Das konnte nicht wahr sein.
Warum hatte ihr niemand etwas gesagt? Warum wusste der Privatdetektiv nichts davon? Warum wusste die Polizei nichts? Warum wussten die Selbsthilfegruppen nichts?
Warum wusste SIE nichts?
Maggies Selbstvorwürfe wurden stärker, als sie die Haustür aufschloss. Ihre Knie zitterten. Sie warf die Tür hinter sich ins Schloss, lehnte sich gegen sie und ließ sich zu Boden sinken.
Besiegt.
Ihre Ängste umzingelten sie, bedrängten sie, fauchend und knurrend.

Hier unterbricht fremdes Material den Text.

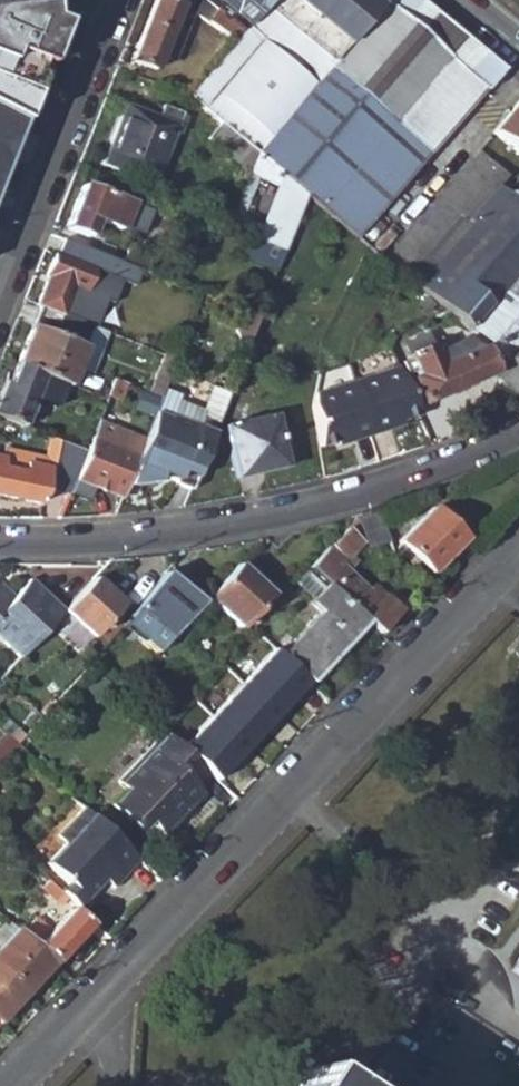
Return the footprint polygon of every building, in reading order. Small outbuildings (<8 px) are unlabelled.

Eine andere Frau, ein Sarg, der heruntergelassen wird, eine sterbende Hellseherin. Ihre Vision einer Frau, die ein totes Kind trägt. Ein Video des falschen Jungen.
Ein schriller Klagelaut entfuhr Maggie, die sich der Dunkelheit hingab und bewegungslos auf dem Boden saß, mit dem Rücken an die Tür gelehnt.
Bis es Nacht wurde.
Sie wusste nicht, wie viele Stunden vergangen waren, als sie schließlich wieder aufstand. Etwas lag in ihrer Hand. Sie hielt es fest, während sie von Raum zu Raum ging und die Bilder vor ihren tränenverschleierten Augen verschwammen.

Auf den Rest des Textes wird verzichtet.